WASHINGTON—One look at the unblinking electronic eye and dark contours of the Modular Advanced Armed Robotic System and it’s hard not think of Skynet, the fictional computer in the Terminator film that becomes aware of its own existence and sends robotic armies to exterminate humans.

The brawny combat robot, made by QinetiQ North America, a unit of the U.K.’s QinetiQ Group PLC, rolls on tank-like treads. It boasts day and night-vision cameras, a four-barrel grenade launcher and a 7.62mm machine gun.

Military robots are a deadly serious business, and the gadgetry on display at the Unmanned Systems North America exhibition here underscores the shift by defense companies to selling combat by remote control. The Teal Group, an aerospace and defense consulting firm, forecasts that worldwide spending on unmanned aerial vehicles will grow to around $11.3 billion by the end of the decade from current spending of around $5.9 billion a year.

Christopher Langford, product manager for QinetiQ’s unmanned systems group, called the robot an “escalation of force” tool that has been delivered to U.S. special-operations forces. It can stand sentry at a checkpoint, and warn people away with a police-style hailer, a non-blinding laser, tear gas or smoke grenades. As a last resort, it can fire lethal rounds.

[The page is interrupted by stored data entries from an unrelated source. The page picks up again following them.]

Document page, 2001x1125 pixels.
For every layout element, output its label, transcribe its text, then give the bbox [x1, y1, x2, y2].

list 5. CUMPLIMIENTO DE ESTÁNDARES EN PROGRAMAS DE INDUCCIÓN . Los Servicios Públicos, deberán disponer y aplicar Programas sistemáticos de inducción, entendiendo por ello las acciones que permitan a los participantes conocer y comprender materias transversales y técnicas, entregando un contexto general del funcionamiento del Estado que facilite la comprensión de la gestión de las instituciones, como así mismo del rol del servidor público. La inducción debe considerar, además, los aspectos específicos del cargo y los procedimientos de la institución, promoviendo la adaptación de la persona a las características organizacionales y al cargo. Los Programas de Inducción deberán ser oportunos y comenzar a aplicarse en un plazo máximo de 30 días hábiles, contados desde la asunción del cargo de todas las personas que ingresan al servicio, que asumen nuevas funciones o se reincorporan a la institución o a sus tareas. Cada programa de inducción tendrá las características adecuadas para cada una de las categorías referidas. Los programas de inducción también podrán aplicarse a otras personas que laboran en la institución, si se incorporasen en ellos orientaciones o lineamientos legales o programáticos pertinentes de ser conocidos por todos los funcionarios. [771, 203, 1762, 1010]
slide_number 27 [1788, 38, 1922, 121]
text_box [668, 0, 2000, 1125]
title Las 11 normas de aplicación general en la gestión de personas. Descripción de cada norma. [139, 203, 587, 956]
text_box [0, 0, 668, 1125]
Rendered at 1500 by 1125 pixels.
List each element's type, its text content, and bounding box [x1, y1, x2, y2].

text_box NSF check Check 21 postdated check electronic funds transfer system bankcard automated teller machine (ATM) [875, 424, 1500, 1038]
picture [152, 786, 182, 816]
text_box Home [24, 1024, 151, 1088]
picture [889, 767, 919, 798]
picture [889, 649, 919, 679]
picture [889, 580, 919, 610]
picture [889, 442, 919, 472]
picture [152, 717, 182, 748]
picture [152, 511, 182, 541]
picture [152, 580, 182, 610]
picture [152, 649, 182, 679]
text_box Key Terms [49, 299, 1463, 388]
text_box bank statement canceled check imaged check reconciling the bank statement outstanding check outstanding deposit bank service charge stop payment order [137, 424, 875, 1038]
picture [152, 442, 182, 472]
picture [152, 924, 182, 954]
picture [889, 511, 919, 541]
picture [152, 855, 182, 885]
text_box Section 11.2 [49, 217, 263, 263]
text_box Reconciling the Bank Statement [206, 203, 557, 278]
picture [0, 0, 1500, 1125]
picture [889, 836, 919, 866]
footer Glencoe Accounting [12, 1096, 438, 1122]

Unmanned systems are already widely employed as weapons of war. Armed Predator drones strike insurgent hideouts in Pakistan and Yemen. Over Japan, pilotless military surveillance planes recently inspected the damage from a nuclear disaster.

Of course, the spending on robots is still a fraction of the $220 billion global aerospace market, dominated by the military and commercial sales of giants such as Boeing Co. and European Aeronautic Defence & Space Co.